Records for the exercise.
____

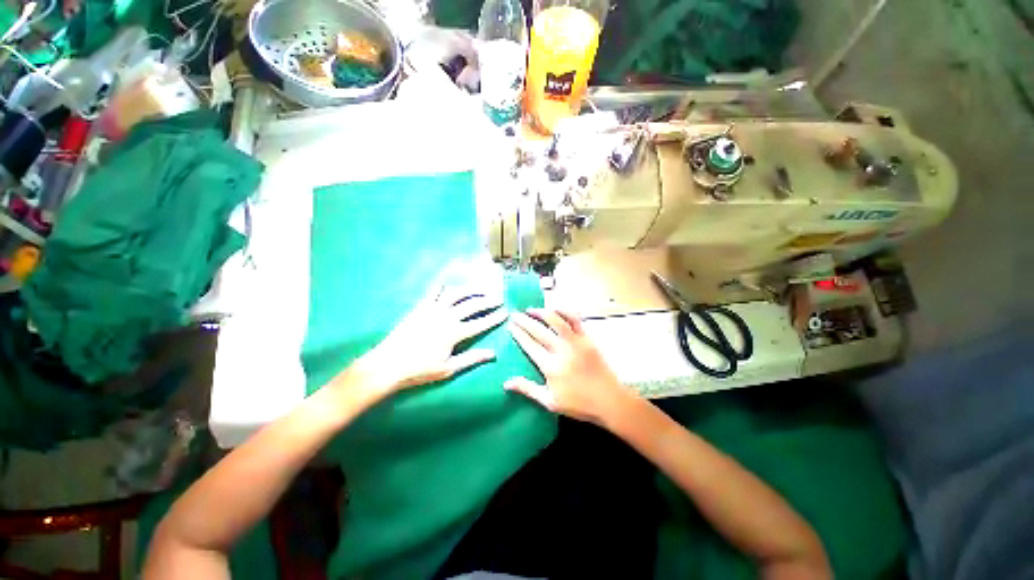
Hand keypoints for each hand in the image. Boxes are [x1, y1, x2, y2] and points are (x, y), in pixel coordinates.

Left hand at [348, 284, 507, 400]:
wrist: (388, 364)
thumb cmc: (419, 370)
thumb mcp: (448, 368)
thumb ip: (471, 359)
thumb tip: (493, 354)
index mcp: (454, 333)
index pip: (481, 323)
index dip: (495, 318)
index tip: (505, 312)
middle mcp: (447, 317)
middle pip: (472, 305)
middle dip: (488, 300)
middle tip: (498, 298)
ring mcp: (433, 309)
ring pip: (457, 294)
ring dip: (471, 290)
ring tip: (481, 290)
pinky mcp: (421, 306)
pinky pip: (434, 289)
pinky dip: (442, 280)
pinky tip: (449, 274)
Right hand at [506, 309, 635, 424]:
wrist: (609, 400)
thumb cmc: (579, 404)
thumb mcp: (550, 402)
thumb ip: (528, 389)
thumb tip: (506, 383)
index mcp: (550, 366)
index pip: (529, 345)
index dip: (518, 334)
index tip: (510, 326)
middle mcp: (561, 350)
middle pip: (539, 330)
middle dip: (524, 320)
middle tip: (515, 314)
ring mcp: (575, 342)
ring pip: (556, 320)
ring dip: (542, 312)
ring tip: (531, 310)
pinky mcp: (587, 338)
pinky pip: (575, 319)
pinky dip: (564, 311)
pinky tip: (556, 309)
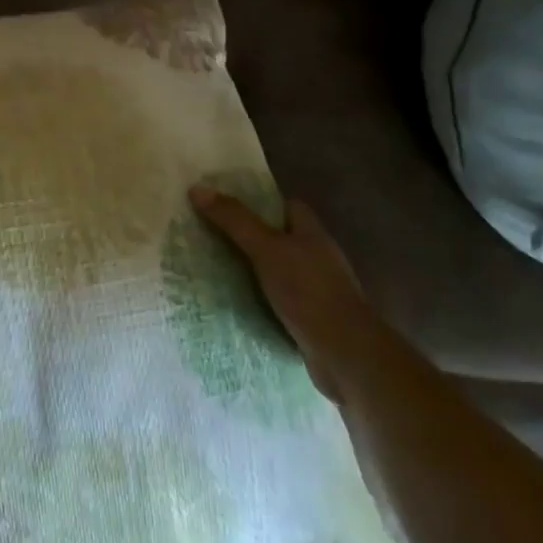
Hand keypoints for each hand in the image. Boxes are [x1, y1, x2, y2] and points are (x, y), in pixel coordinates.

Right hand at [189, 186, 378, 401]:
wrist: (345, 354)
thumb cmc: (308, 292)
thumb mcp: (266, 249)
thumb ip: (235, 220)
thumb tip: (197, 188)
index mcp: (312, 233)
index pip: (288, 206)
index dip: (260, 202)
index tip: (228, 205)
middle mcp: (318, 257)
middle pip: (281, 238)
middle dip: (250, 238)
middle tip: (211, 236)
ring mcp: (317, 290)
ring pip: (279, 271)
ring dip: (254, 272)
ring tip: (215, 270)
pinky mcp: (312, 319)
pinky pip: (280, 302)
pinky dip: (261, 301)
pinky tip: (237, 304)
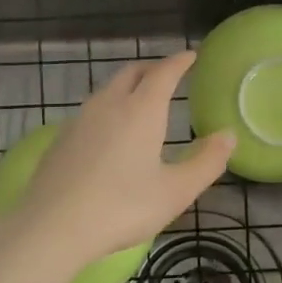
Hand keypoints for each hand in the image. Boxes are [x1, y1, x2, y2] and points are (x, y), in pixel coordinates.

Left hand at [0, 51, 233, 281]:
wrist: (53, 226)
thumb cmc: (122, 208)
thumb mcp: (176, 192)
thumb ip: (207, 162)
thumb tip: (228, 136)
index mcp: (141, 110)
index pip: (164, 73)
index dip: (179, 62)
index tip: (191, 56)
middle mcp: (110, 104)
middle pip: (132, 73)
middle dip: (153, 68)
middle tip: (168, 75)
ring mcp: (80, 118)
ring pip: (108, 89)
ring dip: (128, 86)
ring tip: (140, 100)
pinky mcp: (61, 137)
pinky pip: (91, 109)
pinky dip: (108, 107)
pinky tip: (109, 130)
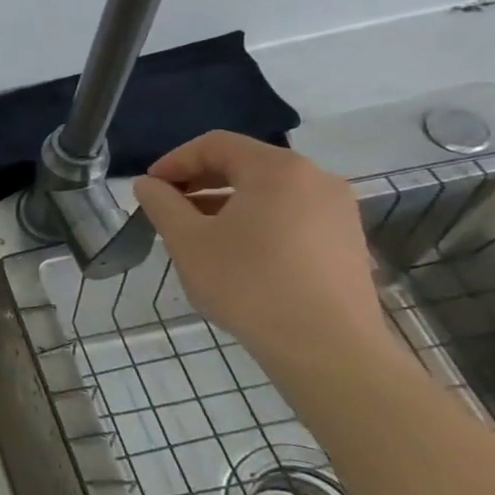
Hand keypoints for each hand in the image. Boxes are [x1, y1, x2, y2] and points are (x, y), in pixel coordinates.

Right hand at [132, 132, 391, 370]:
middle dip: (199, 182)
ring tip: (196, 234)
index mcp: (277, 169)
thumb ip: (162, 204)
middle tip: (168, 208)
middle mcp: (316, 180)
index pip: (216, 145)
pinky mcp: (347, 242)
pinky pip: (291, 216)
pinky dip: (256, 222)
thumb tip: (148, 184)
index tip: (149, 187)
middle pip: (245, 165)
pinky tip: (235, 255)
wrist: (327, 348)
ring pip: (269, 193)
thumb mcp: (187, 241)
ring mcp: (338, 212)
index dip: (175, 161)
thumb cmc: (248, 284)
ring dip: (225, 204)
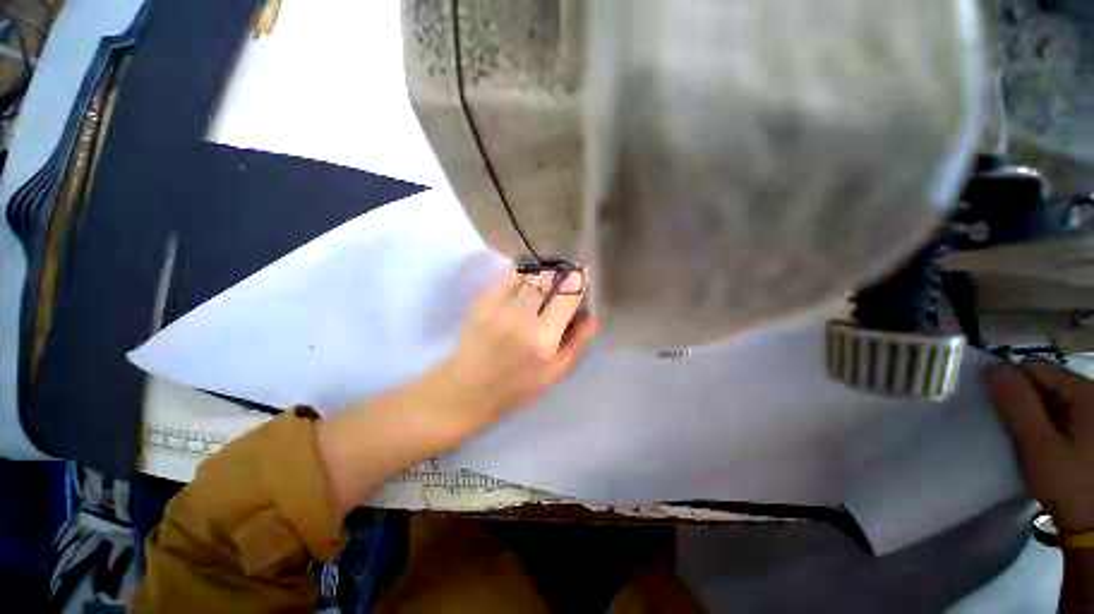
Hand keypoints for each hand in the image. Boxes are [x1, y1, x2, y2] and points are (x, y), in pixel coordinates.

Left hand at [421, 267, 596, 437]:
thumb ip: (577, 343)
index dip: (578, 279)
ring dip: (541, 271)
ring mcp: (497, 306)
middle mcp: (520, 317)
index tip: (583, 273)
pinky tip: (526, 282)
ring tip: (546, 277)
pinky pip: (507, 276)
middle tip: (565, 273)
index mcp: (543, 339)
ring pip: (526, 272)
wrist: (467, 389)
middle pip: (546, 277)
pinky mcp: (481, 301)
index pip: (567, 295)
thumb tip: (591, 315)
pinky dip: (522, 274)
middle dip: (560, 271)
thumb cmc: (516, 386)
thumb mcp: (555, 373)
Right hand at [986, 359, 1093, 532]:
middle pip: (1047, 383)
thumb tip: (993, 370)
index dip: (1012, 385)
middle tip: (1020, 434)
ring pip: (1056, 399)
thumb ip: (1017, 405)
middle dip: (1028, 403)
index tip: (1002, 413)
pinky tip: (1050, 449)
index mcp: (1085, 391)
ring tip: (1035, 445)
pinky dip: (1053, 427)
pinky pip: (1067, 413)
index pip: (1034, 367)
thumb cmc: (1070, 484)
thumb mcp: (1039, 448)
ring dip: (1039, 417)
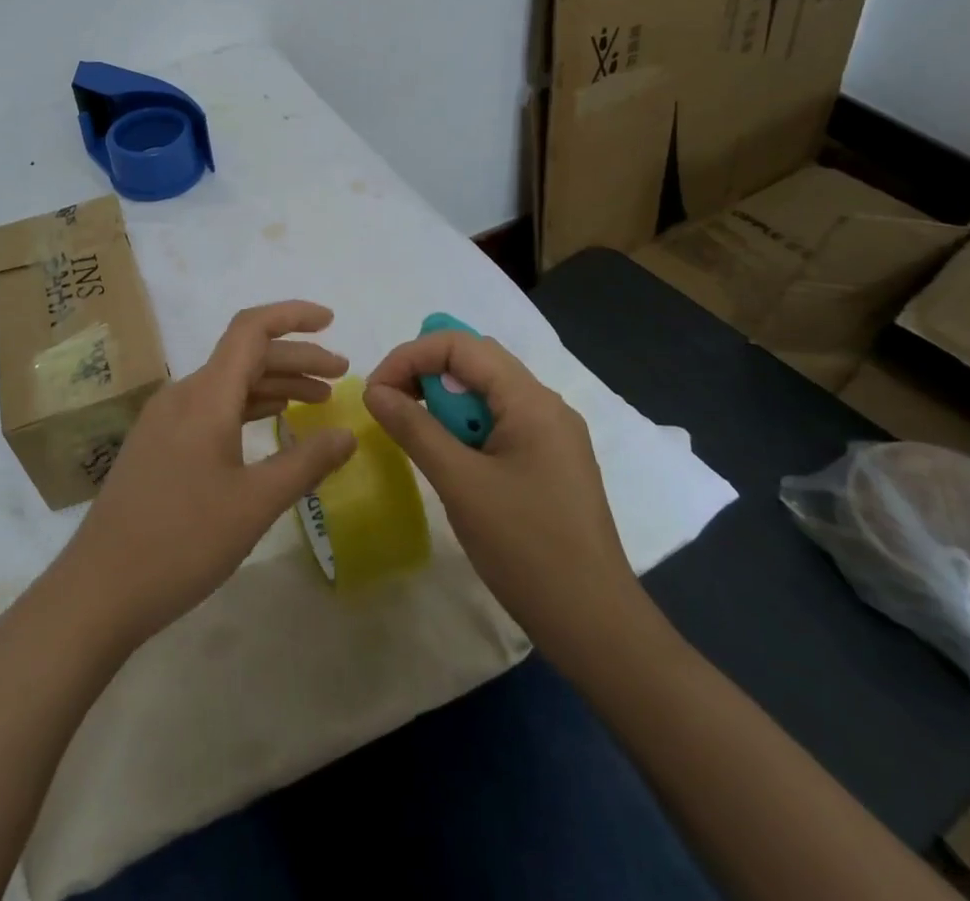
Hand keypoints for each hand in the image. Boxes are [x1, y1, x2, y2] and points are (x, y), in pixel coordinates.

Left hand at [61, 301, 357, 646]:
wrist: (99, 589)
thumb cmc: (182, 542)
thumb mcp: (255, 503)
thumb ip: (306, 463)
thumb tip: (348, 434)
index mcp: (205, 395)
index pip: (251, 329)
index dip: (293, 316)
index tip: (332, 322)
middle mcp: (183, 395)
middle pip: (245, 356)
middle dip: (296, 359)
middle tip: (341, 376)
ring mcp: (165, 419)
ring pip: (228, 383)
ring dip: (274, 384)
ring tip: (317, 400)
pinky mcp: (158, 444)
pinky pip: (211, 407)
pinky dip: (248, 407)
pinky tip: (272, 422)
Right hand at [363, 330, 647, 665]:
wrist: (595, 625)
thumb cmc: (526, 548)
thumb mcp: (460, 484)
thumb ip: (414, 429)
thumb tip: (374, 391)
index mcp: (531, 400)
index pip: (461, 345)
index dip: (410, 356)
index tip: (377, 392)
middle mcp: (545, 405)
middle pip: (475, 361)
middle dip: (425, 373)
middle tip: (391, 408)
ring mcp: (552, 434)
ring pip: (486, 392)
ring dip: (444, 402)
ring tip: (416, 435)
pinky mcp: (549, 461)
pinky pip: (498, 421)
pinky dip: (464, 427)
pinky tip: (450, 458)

____

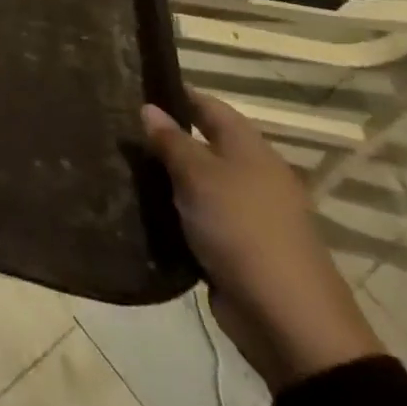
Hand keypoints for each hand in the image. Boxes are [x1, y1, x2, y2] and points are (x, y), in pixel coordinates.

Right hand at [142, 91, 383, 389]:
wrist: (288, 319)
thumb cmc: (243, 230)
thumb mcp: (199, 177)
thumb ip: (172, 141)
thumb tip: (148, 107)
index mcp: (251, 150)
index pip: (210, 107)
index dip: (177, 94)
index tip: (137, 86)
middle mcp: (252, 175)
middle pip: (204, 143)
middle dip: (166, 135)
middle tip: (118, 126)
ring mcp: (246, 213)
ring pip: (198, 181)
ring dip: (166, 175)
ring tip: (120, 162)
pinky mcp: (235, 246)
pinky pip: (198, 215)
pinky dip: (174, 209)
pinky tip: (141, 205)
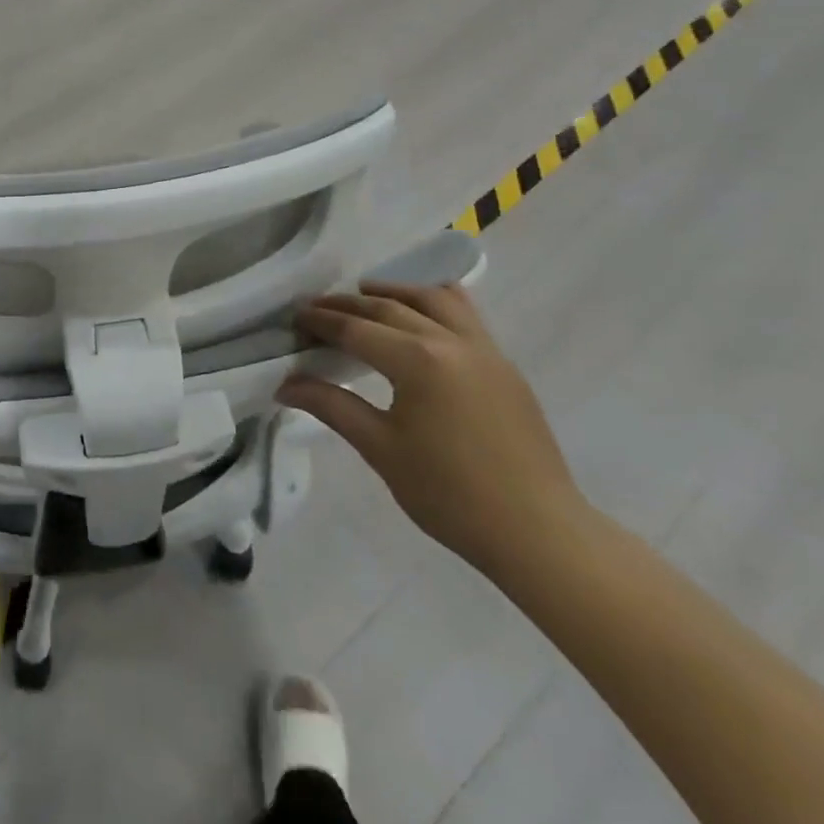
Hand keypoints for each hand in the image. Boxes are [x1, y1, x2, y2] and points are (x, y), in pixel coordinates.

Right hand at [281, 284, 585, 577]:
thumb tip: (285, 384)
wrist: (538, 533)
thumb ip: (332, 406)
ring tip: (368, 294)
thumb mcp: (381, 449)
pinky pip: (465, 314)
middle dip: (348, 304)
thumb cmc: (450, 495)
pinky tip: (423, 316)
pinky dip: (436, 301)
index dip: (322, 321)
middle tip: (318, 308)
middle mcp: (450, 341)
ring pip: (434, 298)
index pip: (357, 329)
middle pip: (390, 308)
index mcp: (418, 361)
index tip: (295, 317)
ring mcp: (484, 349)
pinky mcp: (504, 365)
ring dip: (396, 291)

____

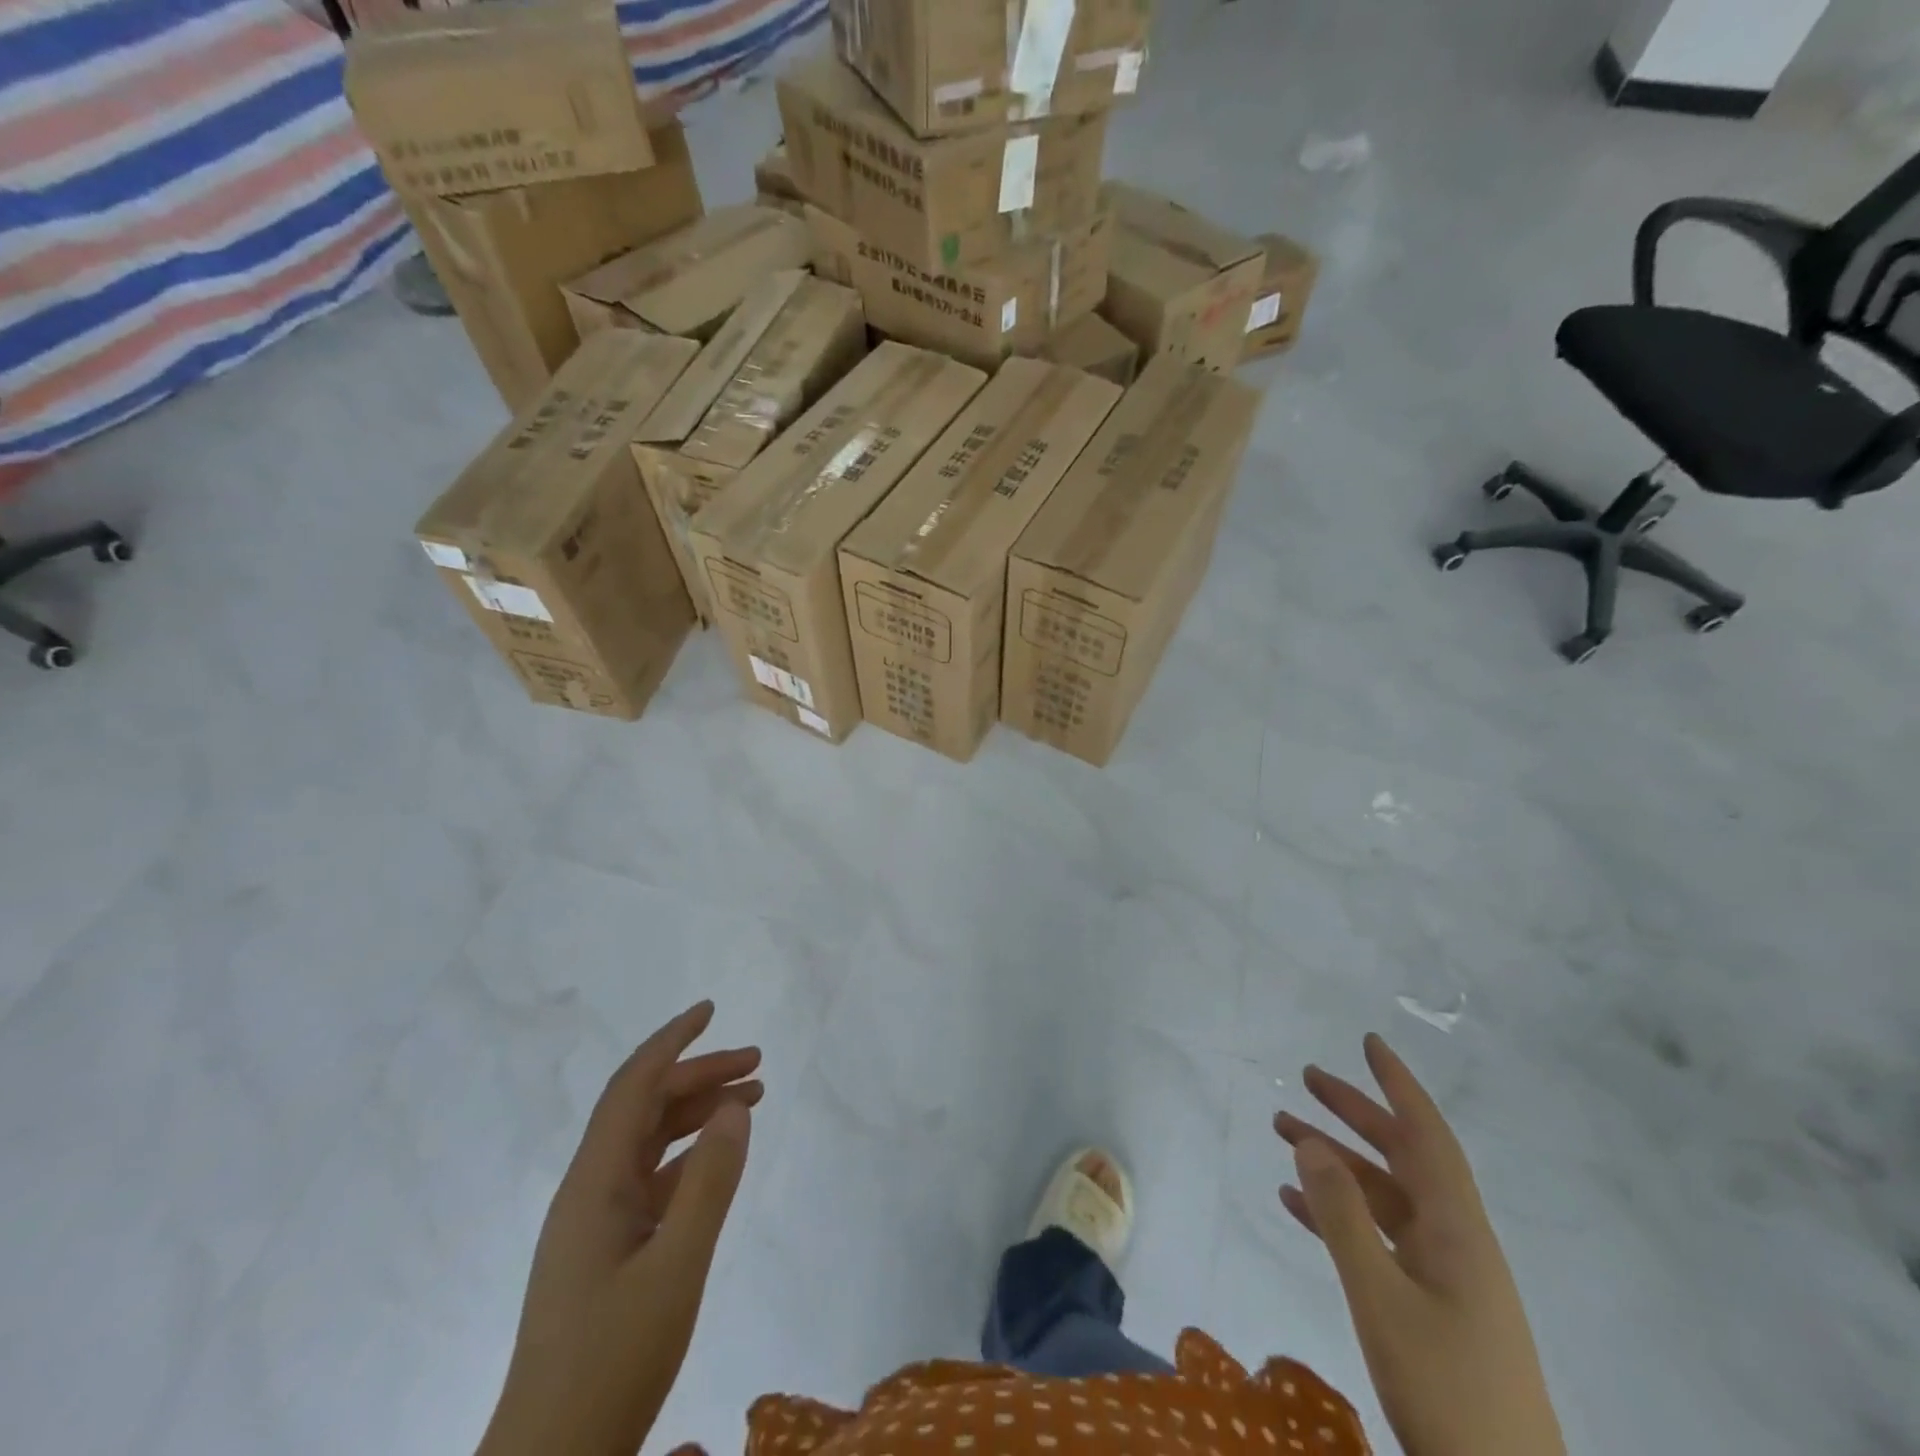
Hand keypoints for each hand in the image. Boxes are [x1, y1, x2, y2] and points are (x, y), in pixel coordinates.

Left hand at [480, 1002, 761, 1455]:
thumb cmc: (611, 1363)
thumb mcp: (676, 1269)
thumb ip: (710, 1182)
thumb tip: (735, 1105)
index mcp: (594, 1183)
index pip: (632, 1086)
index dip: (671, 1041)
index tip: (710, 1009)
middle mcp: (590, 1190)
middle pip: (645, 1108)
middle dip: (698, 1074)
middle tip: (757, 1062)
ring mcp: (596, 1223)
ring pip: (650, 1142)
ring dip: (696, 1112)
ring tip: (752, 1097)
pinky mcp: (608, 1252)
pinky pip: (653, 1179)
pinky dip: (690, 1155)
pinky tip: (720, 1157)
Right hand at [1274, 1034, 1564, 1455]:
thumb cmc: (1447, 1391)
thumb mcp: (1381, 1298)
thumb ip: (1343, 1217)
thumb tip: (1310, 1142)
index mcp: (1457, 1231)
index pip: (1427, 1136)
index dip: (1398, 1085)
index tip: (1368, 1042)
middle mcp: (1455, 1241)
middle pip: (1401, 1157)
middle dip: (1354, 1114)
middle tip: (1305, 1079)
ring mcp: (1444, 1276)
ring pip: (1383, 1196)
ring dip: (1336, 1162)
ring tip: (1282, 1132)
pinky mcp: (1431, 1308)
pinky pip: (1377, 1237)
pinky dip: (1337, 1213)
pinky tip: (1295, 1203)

____

Problem. Could you set down, exactly as written, the lines above between the one holding "middle pip: (245, 356)" and the one holding "pinky tip: (450, 458)", inclusive, and nothing more?

Written solution.
middle pip: (245, 356)
middle dip: (296, 359)
middle tip: (341, 376)
ring mcp: (165, 419)
ring pip: (228, 383)
ring dip: (274, 384)
ring tip: (317, 400)
pinky mcp: (158, 444)
pinky pip: (211, 407)
pinky dip: (248, 407)
pinky tip: (272, 422)
Right hand at [363, 330, 647, 665]:
wrist: (595, 625)
thumb cmc: (526, 548)
thumb mcp: (460, 484)
thumb ip: (414, 429)
thumb tip: (374, 391)
index mcp: (531, 400)
index pip: (461, 345)
index dip: (410, 356)
index tip: (377, 392)
middle mcp: (545, 405)
middle pip: (475, 361)
middle dip: (425, 373)
middle tip: (391, 408)
ring mcp: (552, 434)
ring pip: (486, 392)
ring dip: (444, 402)
ring tip: (416, 435)
pinky mcp: (549, 461)
pinky pip: (498, 421)
pinky dip: (464, 427)
pinky tip: (450, 458)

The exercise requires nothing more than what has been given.